Aim of the task -
Lines with the word "fruit" are the ones wanted. Copy each of them from the entries below.

Input material -

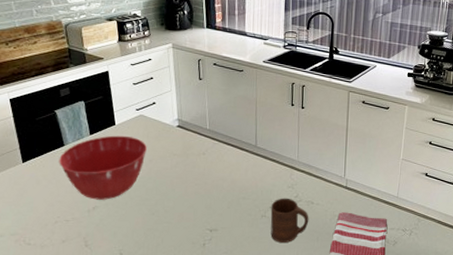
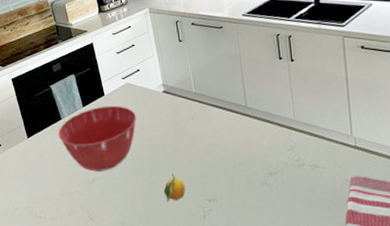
fruit: none [166,204,189,230] -> present [163,173,185,201]
cup: present [270,198,309,243] -> none [270,162,317,213]

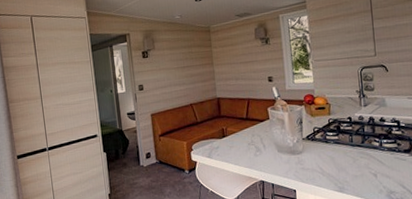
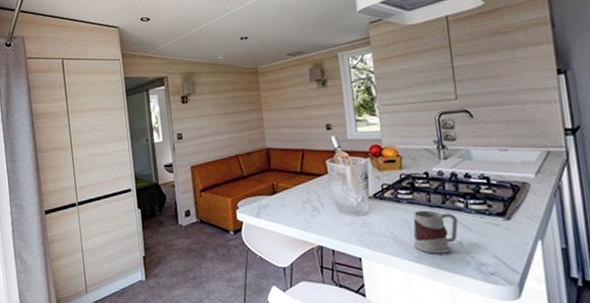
mug: none [337,148,374,185] -> present [413,210,459,254]

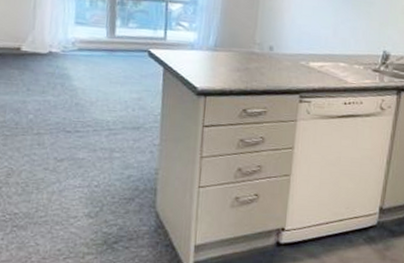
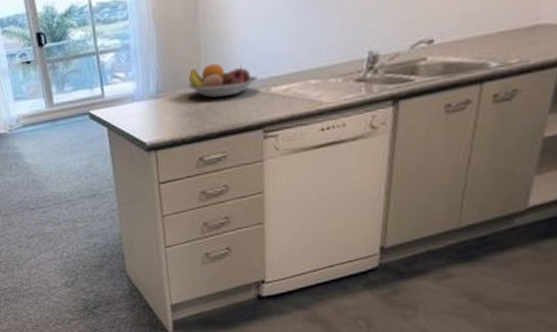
fruit bowl: none [242,33,300,62] -> present [187,63,258,98]

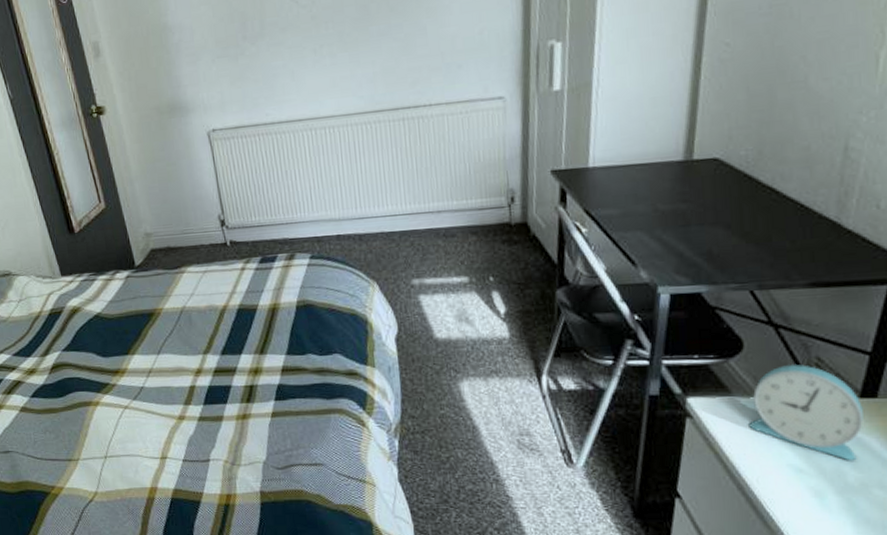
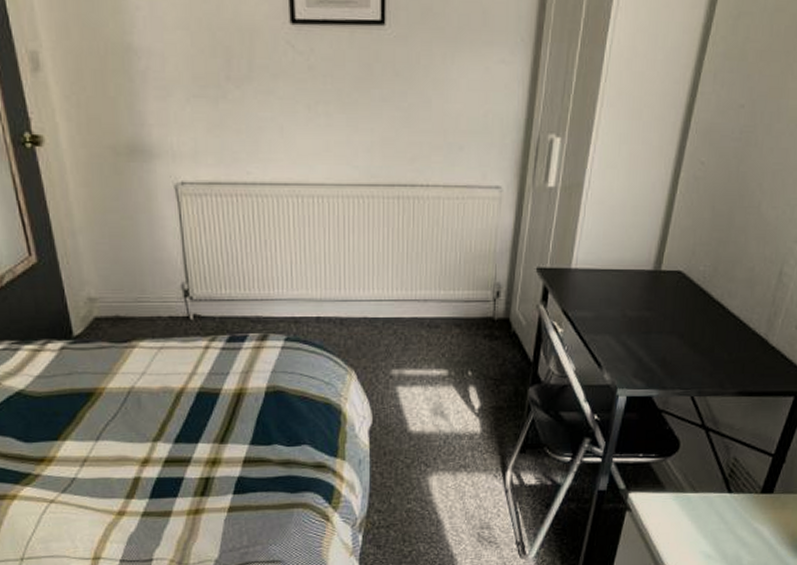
alarm clock: present [749,364,864,461] -> none [675,463,762,548]

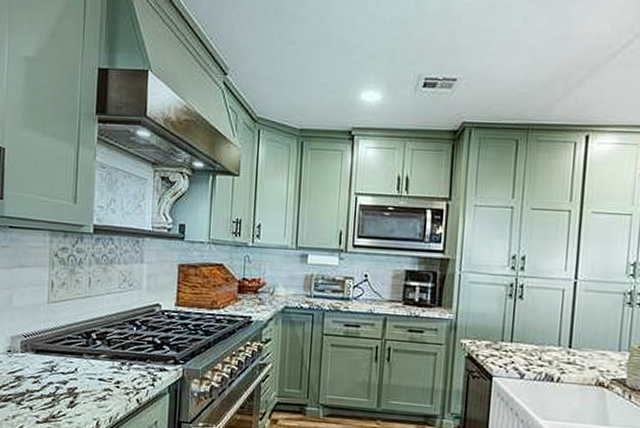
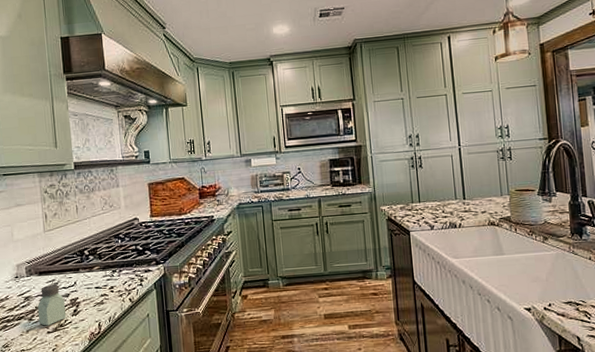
saltshaker: none [28,366,61,415] -> present [37,284,66,326]

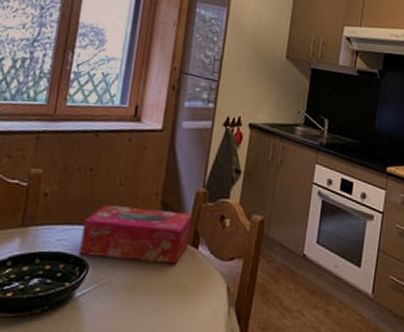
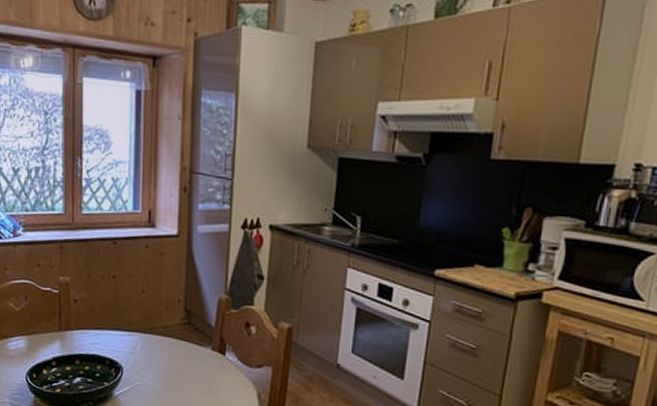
tissue box: present [78,205,193,264] -> none [112,311,217,370]

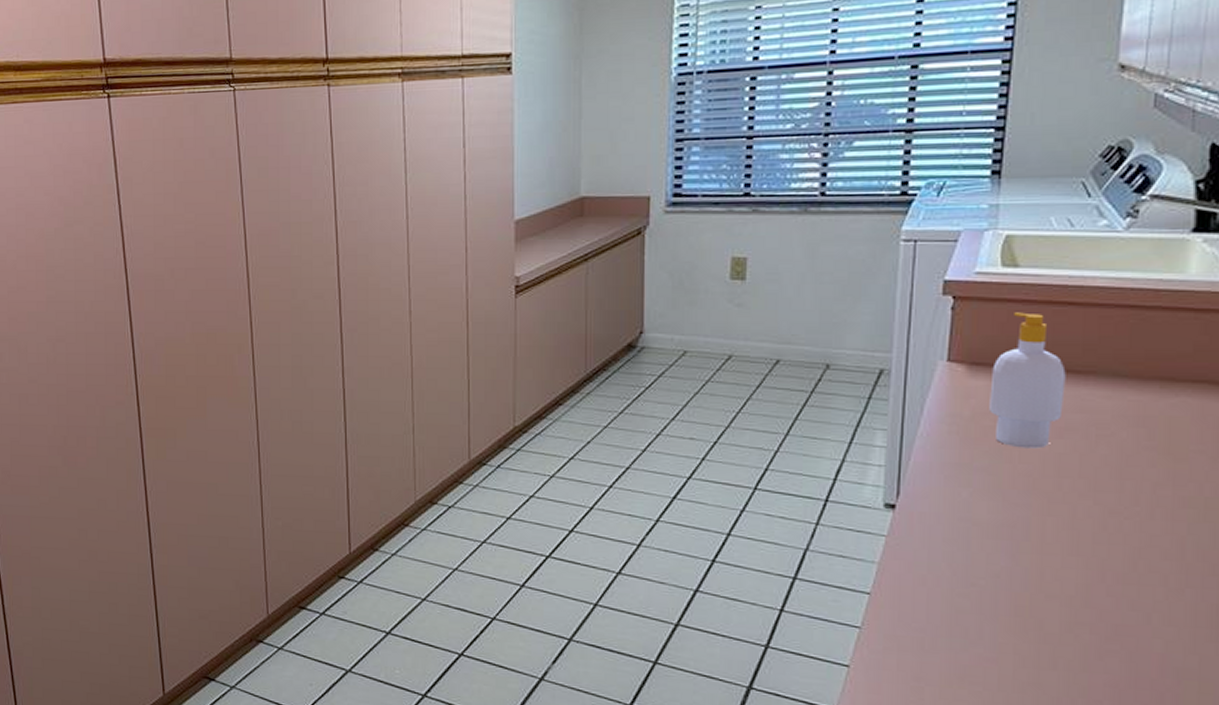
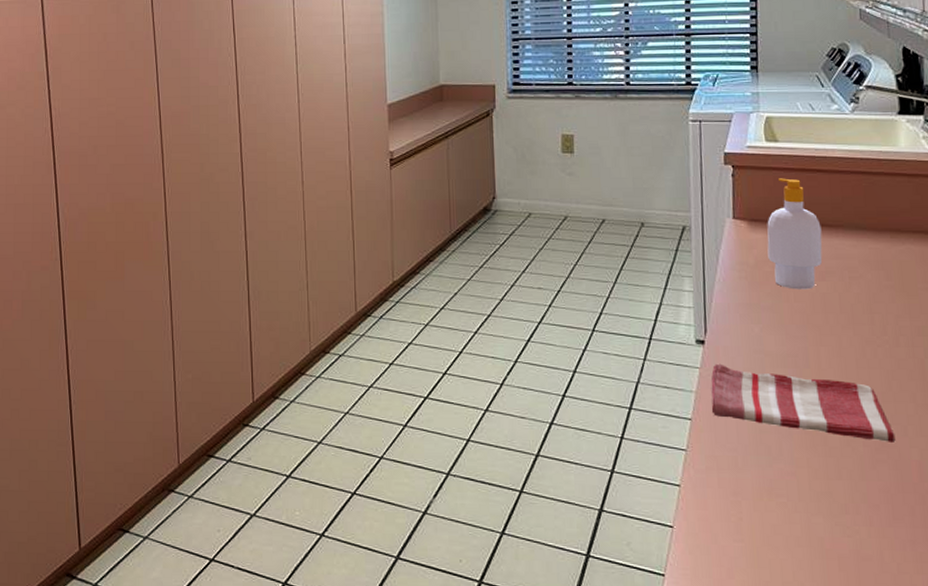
dish towel: none [896,531,1134,631] -> present [711,363,896,442]

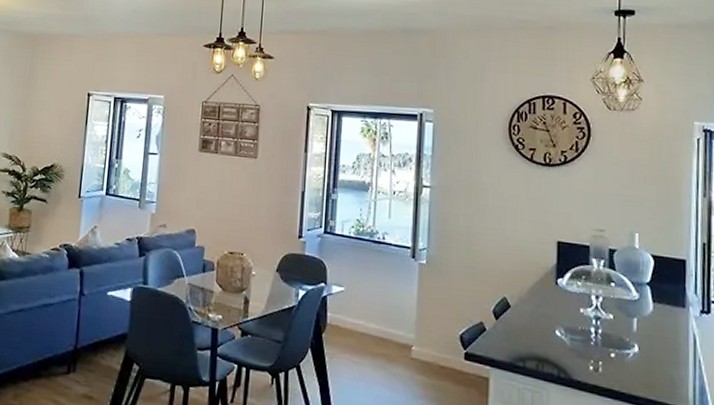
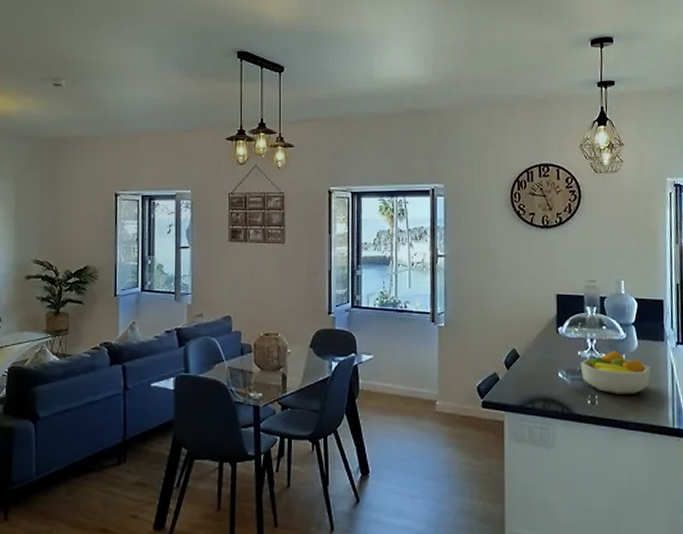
fruit bowl: none [582,312,668,366] -> present [580,351,651,394]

Reply to the task -
fruit: none [166,204,189,230] -> present [163,173,185,201]
fruit bowl: none [242,33,300,62] -> present [187,63,258,98]
fruit bowl: none [582,312,668,366] -> present [580,351,651,394]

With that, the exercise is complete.